Civility focus spawns campus involvement group
February 5, 2014
PLAINVIEW -- Wayland Baptist University’s ongoing emphasis on civility took center stage during Wednesday morning’s chapel service in Harral Memorial Auditorium as the School of Fine Arts led in a time of reflection on what it means to be and act civilized.
Wednesday’s chapel, “Wayland the Barbarian, II,” was a continuation of a chapel service held last October at which time the emphasis was placed on uncivilized behavior. Through the process of scripting the performance Runnels researched what other religious and secular organizations are doing to address civility. He came up with the idea of challenging students to join a group dedicated to performing one intentional act of kindness every day.
Runnels said people need to understand the importance of a simple act being passed on from person to person. He said researching the project even had a profound effect on him.
“It seems like a little, small thing, but before you know it … I found myself more conscious of other people ‑‑ more conscious of holding a door open or saying the right things,” Runnels said. “If you’re thinking about kindness every day, then you end up doing it.”

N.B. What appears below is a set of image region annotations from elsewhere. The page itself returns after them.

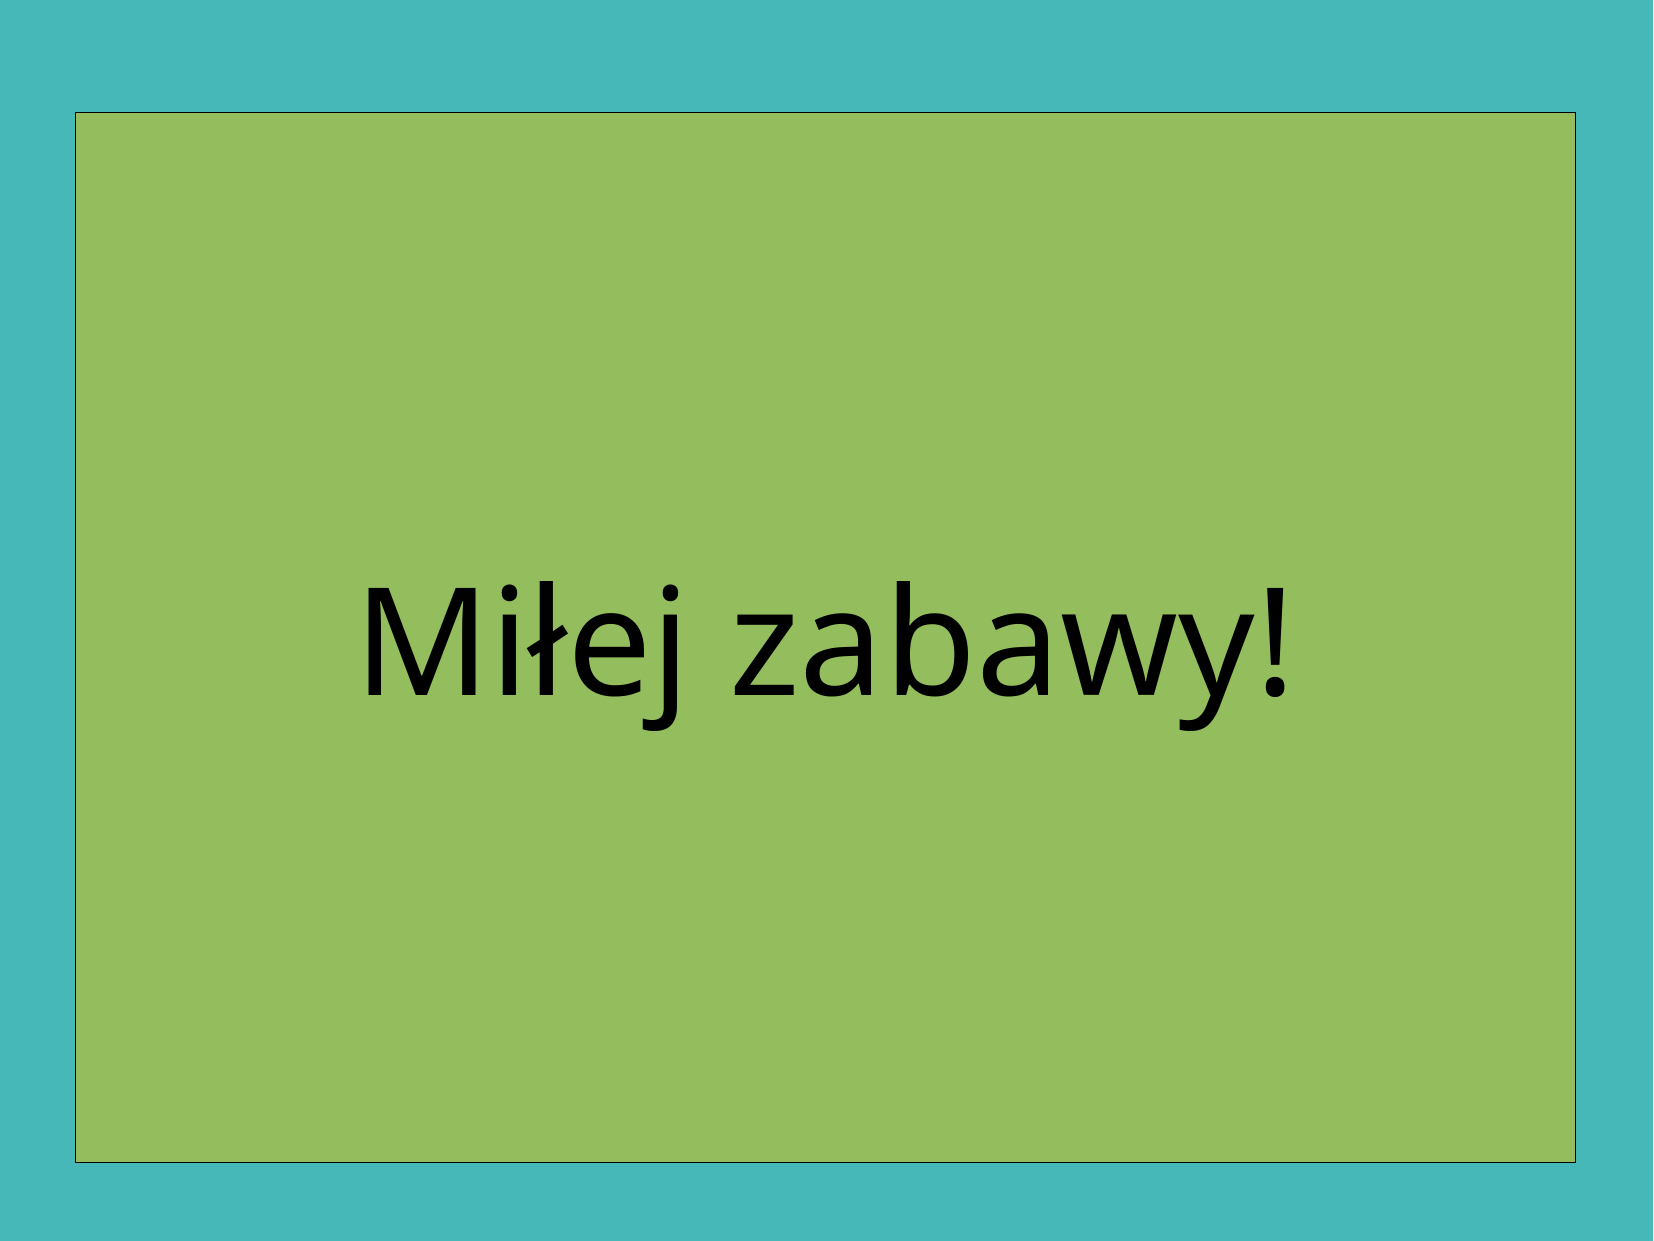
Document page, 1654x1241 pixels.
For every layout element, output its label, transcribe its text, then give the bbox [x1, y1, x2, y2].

text_box Miłej zabawy! [75, 112, 1576, 1163]
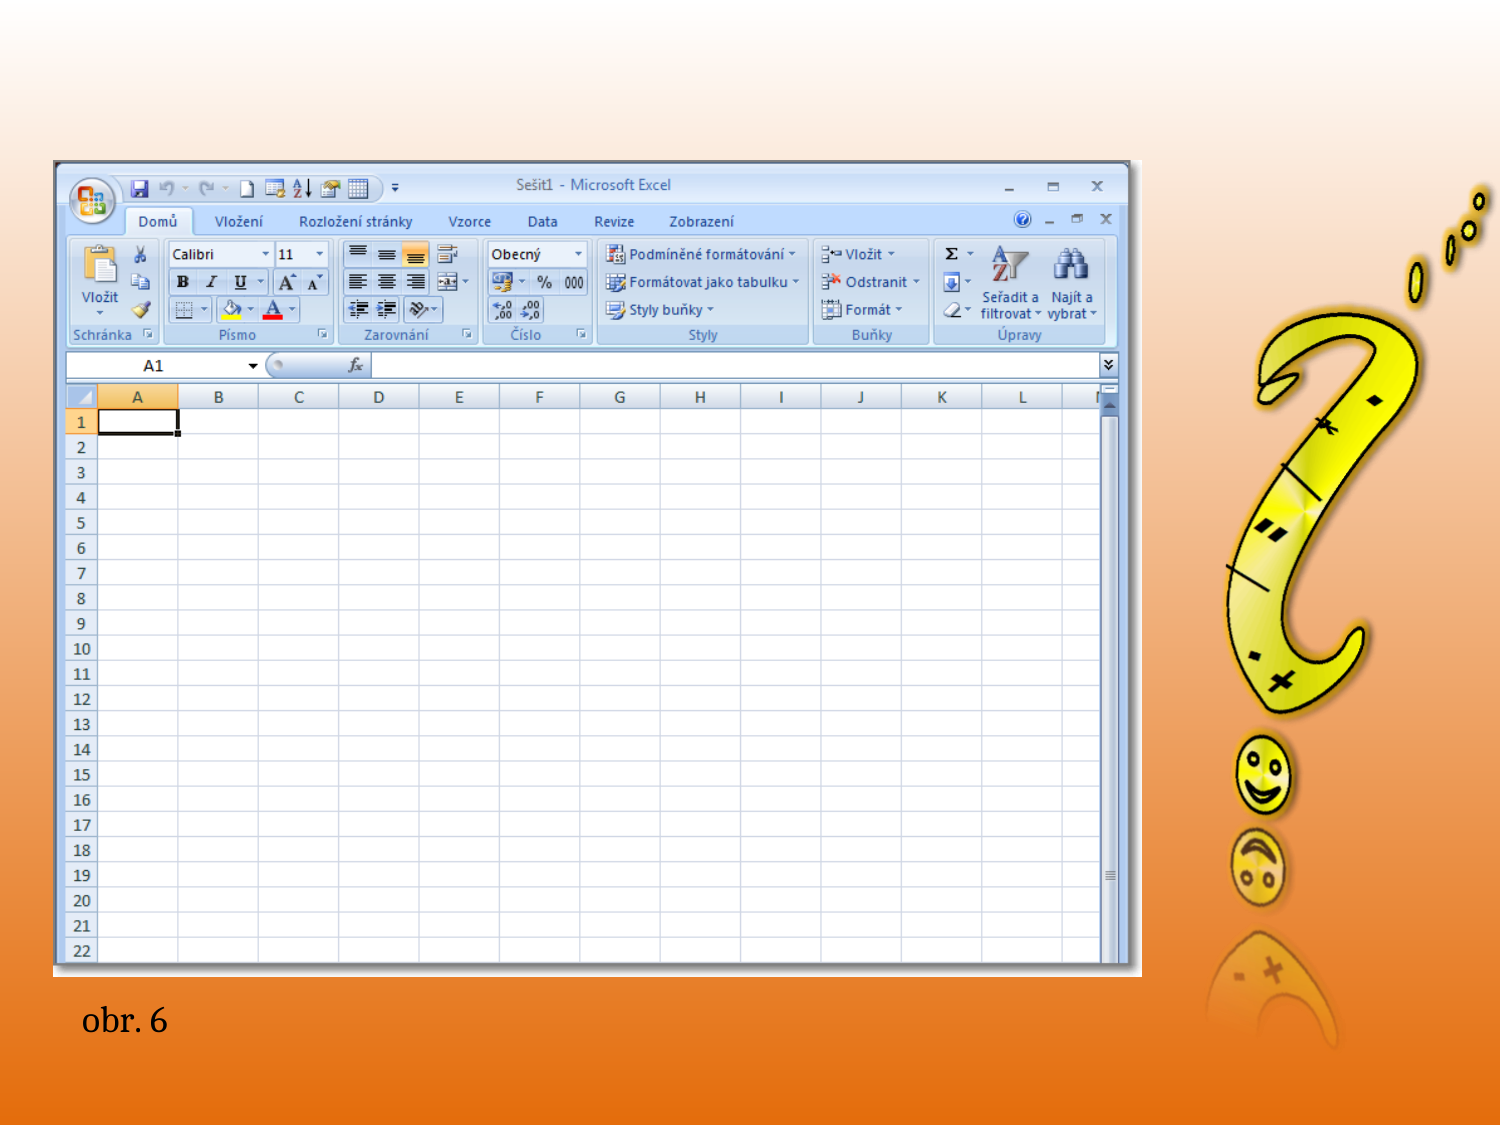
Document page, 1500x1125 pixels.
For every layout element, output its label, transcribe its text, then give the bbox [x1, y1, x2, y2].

text_box obr. 6 [67, 987, 183, 1049]
picture [53, 160, 1142, 977]
picture [1171, 160, 1500, 1125]
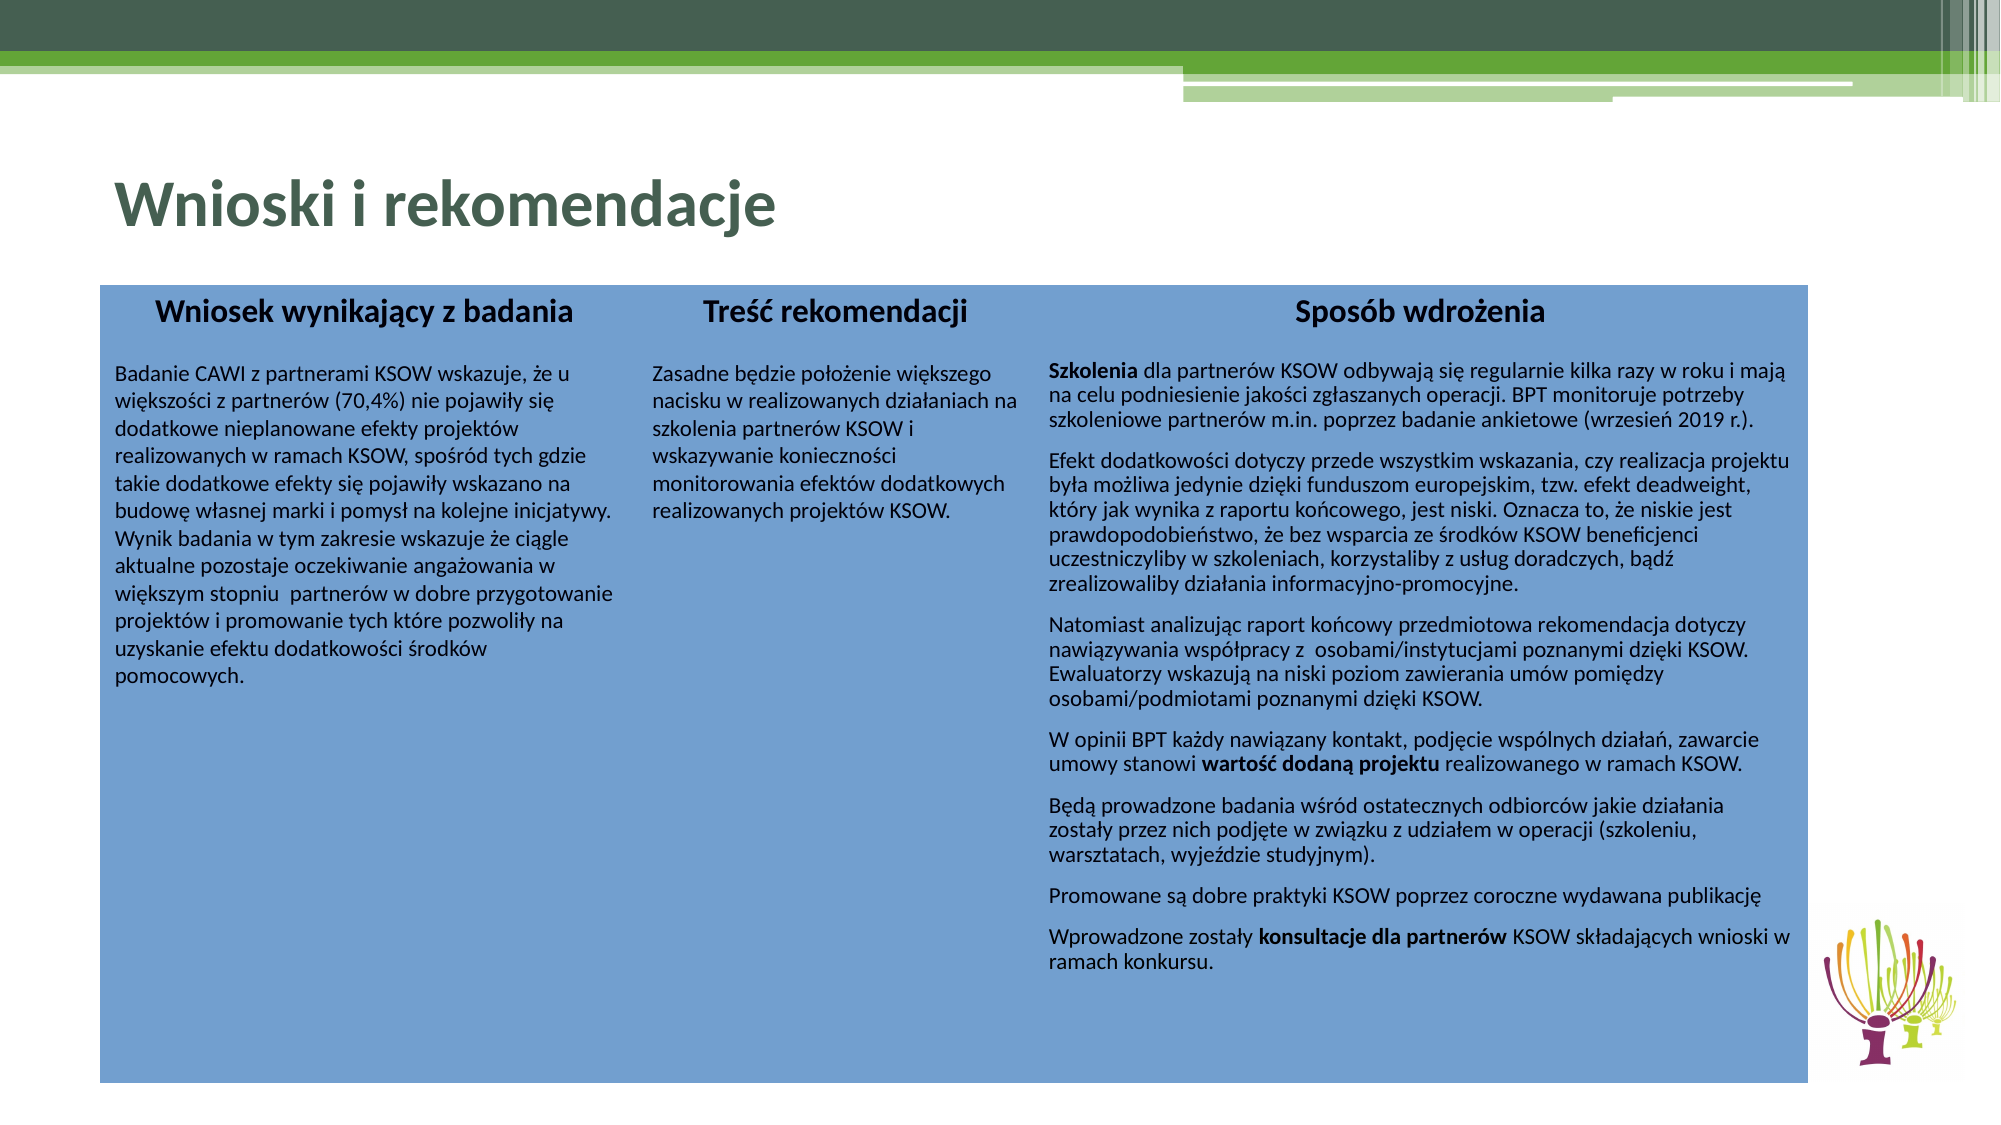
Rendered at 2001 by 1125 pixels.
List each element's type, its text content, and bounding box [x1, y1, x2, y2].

table_header Sposób wdrożenia [1034, 285, 1808, 352]
title Wnioski i rekomendacje [99, 113, 1900, 286]
table_cell Szkolenia dla partnerów KSOW odbywają się regularnie kilka razy w roku i mają na celu podniesienie jakości zgłaszanych operacji. BPT monitoruje potrzeby szkoleniowe partnerów m.in. poprzez badanie ankietowe (wrzesień 2019 r.). Efekt dodatkowości dotyczy przede wszystkim wskazania, czy realizacja projektu była możliwa jedynie dzięki funduszom europejskim, tzw. efekt deadweight, który jak wynika z raportu końcowego, jest niski. Oznacza to, że niskie jest prawdopodobieństwo, że bez wsparcia ze środków KSOW beneficjenci uczestniczyliby w szkoleniach, korzystaliby z usług doradczych, bądź zrealizowaliby działania informacyjno-promocyjne. Natomiast analizując raport końcowy przedmiotowa rekomendacja dotyczy nawiązywania współpracy z osobami/instytucjami poznanymi dzięki KSOW. Ewaluatorzy wskazują na niski poziom zawierania umów pomiędzy osobami/podmiotami poznanymi dzięki KSOW. W opinii BPT każdy nawiązany kontakt, podjęcie wspólnych działań, zawarcie umowy stanowi wartość dodaną projektu realizowanego w ramach KSOW. Będą prowadzone badania wśród ostatecznych odbiorców jakie działania zostały przez nich podjęte w związku z udziałem w operacji (szkoleniu, warsztatach, wyjeździe studyjnym). Promowane są dobre praktyki KSOW poprzez coroczne wydawana publikację Wprowadzone zostały konsultacje dla partnerów KSOW składających wnioski w ramach konkursu. [1034, 352, 1808, 1083]
table_header Treść rekomendacji [638, 285, 1034, 352]
table_cell Badanie CAWI z partnerami KSOW wskazuje, że u większości z partnerów (70,4%) nie pojawiły się dodatkowe nieplanowane efekty projektów realizowanych w ramach KSOW, spośród tych gdzie takie dodatkowe efekty się pojawiły wskazano na budowę własnej marki i pomysł na kolejne inicjatywy. Wynik badania w tym zakresie wskazuje że ciągle aktualne pozostaje oczekiwanie angażowania w większym stopniu partnerów w dobre przygotowanie projektów i promowanie tych które pozwoliły na uzyskanie efektu dodatkowości środków pomocowych. [100, 352, 638, 1083]
picture [1808, 903, 1965, 1082]
table_cell Zasadne będzie położenie większego nacisku w realizowanych działaniach na szkolenia partnerów KSOW i wskazywanie konieczności monitorowania efektów dodatkowych realizowanych projektów KSOW. [638, 352, 1034, 1083]
table_header Wniosek wynikający z badania [100, 285, 638, 352]
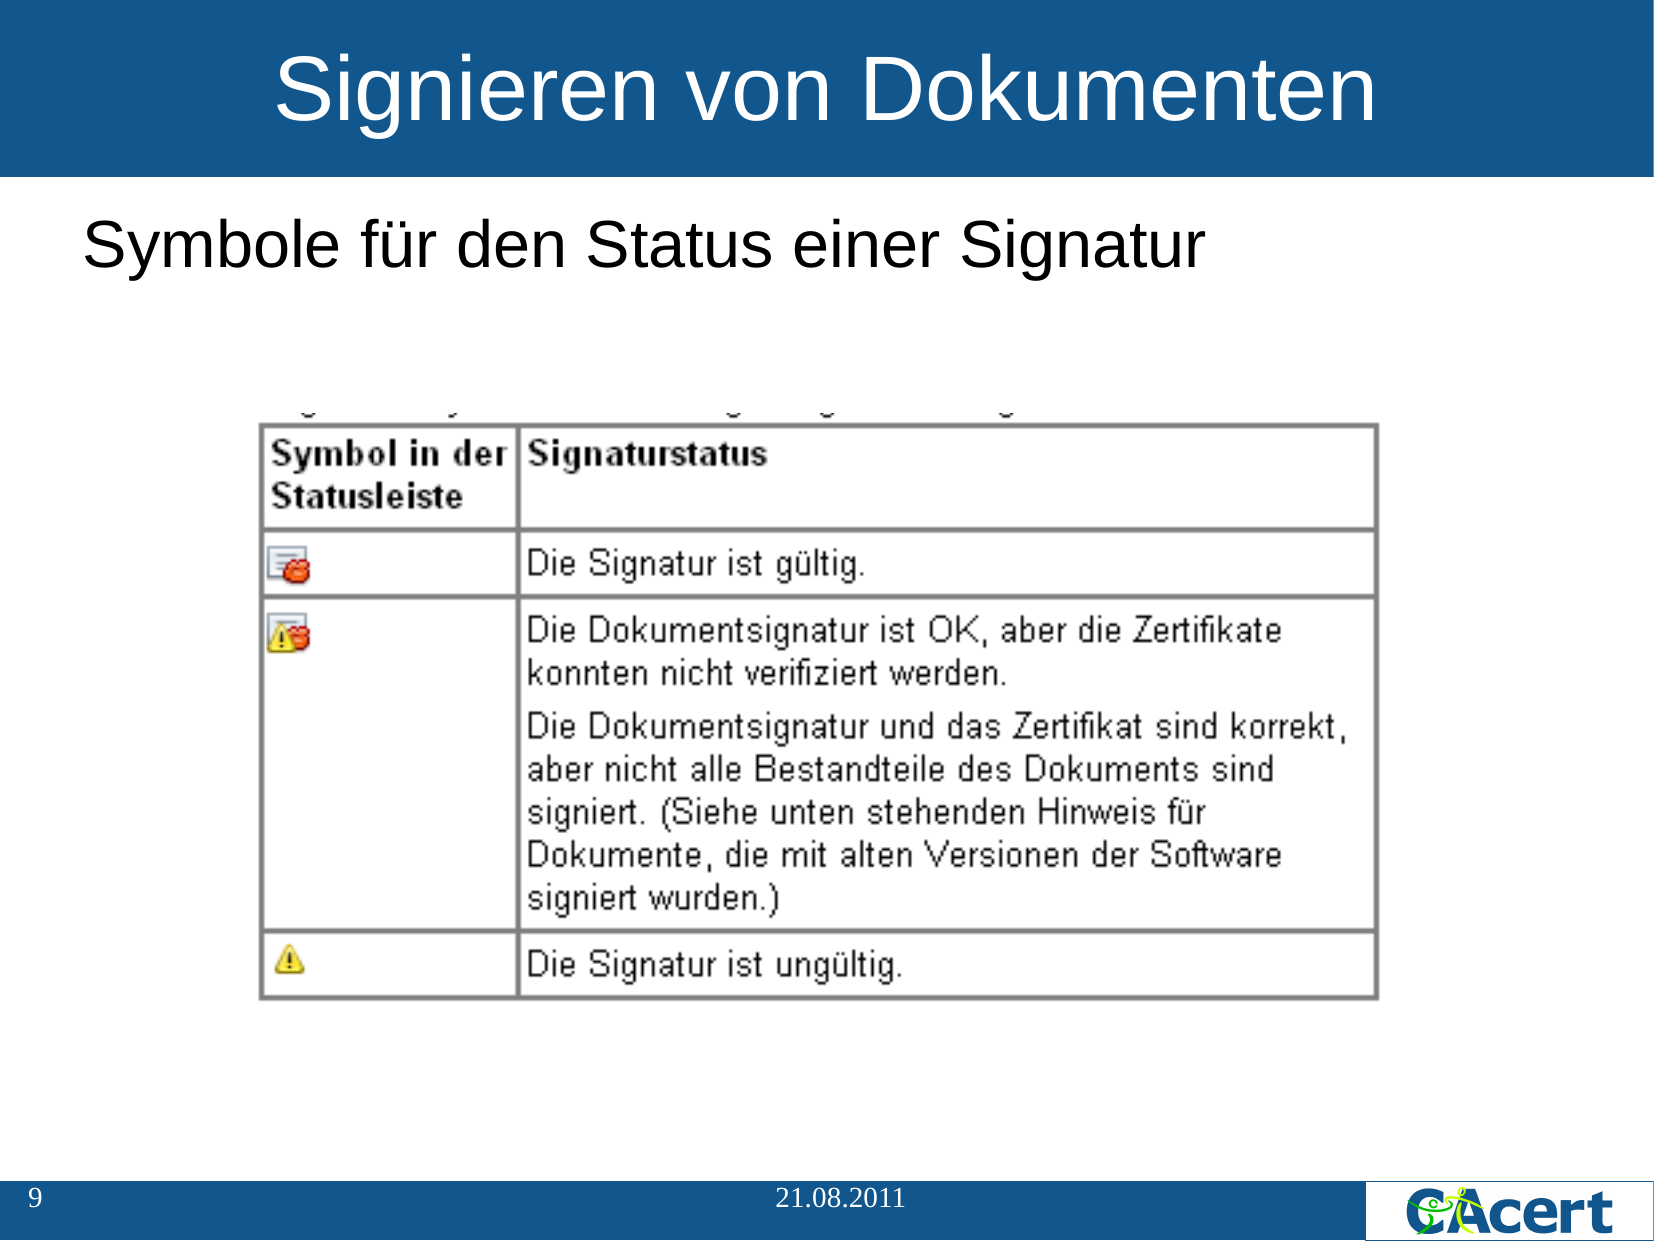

The chapel production pointed out some of the little things people can do that make a big difference such as writing a thank you note or saying a kind word. The service also touched on ways to have civil conversations about hot-button issues such as race and politics.
Several academic deans gave a response following the presentation, pointing out different acts that each person can do to behave in a more civilized manner. Dr. Cindy McClenagan, Dean of the School of Languages and Literature, complimented students for writing thank you notes to scholarship donors, and encouraged them to continue with that act of kindness.
Dr. Herbert Grover, Dean of the School of Mathematics and Sciences, pointed to simple things like recycling that make a big difference on the environment. He encouraged students to think about where they are depositing their empty drink cans and water bottles.
Dr. Ann Stutes, Dean of the School of Music, encouraged students to “start small and think large.
“I think that regardless of our theology, our philosophy or whatever paradigm it is in our world that drives our life choices, we all know in our heart that civility is the right choice,” Stutes said.
Runnels isn’t sure what form the new act-of-kindness group will take, or how many students will sign up to participate, but he hopes it is something that will grow and influence the university community.
“We will form a group on campus,” Runnels told the students. “Not one that meets regularly or has any set rules or anything like that, but one that believes that doing a simple act of kindness a day can change the world.”